Atoms of Thought: Universal EEG Representation Learning with Microstates
For researchers in neuroinformatics and BCI, this provides a simple yet effective representation that generalizes across tasks, though the approach is incremental (applying known microstate concept to representation learning).
The paper proposes using EEG microstates as a universal representation for EEG signals, outperforming traditional time- and frequency-domain features across sleep staging, emotion recognition, and motor imagery tasks, with improved interpretability and scalability.

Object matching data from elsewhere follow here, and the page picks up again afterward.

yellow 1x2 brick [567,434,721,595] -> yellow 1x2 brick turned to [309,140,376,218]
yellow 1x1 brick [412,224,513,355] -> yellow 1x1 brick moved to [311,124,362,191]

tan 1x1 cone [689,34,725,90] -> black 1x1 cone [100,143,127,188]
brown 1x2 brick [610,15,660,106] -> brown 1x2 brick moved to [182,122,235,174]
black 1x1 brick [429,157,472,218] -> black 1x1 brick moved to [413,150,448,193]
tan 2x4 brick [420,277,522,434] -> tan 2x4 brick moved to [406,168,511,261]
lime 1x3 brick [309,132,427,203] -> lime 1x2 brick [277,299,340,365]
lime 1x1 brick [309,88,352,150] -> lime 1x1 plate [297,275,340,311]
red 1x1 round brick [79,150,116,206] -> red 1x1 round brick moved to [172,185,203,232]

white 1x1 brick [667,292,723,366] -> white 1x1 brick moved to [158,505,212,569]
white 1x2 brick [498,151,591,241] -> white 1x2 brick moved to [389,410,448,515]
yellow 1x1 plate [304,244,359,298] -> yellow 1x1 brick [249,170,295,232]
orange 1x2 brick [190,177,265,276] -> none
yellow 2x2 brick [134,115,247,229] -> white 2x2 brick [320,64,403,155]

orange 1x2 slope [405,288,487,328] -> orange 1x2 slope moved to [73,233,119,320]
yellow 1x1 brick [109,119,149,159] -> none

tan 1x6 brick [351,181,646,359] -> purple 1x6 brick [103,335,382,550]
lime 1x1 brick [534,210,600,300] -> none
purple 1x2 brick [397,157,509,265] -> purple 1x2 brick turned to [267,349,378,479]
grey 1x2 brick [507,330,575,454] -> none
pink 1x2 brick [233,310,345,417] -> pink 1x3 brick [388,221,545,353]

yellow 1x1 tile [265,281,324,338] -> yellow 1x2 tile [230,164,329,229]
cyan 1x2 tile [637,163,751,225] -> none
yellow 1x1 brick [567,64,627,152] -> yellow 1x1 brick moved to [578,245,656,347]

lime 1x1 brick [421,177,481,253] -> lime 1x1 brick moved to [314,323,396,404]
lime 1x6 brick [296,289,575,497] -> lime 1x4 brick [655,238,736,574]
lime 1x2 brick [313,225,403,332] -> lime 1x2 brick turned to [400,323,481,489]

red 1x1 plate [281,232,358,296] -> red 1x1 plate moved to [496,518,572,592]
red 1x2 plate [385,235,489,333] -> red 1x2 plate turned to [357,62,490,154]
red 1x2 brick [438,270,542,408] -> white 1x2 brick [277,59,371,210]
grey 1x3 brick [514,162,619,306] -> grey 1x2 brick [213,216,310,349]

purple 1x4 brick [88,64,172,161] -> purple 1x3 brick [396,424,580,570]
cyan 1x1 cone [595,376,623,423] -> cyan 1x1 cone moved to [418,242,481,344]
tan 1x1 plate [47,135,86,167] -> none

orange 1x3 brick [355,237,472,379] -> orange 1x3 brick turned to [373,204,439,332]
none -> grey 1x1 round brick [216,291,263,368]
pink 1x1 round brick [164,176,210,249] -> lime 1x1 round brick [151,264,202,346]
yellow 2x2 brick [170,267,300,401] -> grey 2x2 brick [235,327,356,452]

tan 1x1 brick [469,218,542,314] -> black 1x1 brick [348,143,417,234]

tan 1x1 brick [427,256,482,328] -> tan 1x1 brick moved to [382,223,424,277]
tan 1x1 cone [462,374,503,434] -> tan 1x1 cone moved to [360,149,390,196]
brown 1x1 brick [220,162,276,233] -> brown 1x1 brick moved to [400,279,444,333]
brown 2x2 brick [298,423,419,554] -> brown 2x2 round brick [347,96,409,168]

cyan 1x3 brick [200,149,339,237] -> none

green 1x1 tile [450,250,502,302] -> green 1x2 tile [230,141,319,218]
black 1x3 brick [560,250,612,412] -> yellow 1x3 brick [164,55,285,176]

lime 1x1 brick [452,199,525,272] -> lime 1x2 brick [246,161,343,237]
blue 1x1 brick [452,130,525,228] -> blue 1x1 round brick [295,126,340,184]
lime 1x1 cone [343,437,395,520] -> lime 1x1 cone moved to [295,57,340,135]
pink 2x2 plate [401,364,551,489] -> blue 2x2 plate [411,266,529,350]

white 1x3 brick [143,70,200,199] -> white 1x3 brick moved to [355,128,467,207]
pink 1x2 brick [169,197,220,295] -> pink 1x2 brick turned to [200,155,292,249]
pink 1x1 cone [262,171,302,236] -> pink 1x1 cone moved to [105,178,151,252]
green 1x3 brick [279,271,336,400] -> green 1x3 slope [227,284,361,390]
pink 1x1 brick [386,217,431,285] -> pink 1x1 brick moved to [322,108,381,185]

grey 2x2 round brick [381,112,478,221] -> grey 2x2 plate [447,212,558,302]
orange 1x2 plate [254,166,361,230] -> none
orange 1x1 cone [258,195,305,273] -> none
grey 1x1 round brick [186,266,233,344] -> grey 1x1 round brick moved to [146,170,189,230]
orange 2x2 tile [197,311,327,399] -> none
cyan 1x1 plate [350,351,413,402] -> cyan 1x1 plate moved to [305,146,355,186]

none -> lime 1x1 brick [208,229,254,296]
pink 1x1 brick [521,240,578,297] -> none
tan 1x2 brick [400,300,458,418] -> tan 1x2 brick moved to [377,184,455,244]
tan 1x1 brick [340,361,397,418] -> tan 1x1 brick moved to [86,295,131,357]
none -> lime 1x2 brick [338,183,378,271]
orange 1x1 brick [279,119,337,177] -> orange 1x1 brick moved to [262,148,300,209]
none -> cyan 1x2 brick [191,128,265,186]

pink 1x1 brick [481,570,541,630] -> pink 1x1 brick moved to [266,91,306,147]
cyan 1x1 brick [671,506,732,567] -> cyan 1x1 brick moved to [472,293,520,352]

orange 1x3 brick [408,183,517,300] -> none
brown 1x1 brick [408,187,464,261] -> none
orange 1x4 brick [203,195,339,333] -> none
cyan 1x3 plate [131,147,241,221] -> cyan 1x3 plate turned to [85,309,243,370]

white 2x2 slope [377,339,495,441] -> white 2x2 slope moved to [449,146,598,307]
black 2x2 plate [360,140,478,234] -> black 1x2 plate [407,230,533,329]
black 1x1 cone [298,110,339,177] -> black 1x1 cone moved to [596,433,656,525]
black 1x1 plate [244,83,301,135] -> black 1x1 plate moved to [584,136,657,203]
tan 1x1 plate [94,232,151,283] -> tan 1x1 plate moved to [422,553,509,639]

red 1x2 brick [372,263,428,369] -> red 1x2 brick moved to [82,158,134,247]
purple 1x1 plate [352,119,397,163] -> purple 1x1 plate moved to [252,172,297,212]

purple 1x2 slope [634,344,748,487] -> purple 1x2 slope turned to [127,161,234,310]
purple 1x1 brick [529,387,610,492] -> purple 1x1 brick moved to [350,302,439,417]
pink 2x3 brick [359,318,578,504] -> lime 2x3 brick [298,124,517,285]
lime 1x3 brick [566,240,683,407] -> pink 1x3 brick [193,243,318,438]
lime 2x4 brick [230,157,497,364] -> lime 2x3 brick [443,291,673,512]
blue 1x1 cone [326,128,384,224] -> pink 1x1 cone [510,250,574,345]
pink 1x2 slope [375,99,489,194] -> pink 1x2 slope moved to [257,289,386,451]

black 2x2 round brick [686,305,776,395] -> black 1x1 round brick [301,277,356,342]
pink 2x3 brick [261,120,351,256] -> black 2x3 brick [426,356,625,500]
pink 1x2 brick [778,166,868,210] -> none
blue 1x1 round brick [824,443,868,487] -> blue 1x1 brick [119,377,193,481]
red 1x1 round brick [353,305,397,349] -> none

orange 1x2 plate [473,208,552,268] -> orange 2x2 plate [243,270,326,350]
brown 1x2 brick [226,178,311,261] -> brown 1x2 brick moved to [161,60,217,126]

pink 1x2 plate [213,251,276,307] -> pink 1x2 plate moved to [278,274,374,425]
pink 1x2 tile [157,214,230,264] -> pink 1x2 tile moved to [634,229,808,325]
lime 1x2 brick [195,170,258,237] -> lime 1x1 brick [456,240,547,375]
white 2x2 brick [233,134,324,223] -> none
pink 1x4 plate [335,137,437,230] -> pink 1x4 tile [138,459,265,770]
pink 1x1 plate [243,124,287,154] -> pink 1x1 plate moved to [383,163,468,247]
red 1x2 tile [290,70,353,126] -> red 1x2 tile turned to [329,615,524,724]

Learning universal representations from electroencephalogram (EEG) signals is a cutting-edge approach in the field of neuroinformatics and brain-computer interfaces (BCIs). Conventionally, EEG is treated as a multivariate temporal signal, where time- or frequency-domain features are extracted for representation learning. This paper investigates a simple yet effective EEG representation, i.e., microstates. Microstates represent the building blocks of brain activity patterns at a microscopic time scale. We build a universal microstate tokenizer from a large medical EEG dataset by clustering continuous EEG signals into sequences of discrete microstates. The microstate tokenizer is then adopted universally across a series of downstream tasks, including sleep staging, emotion recognition, and motor imagery classification. Experimental results show that EEG representation learning with microstates outperforms traditional time-domain and frequency-domain features under different models and across different tasks. Further analysis shows that microstates offer greater interpretability and scalability, thereby opening up applications in both cognitive neuroscience and clinical research.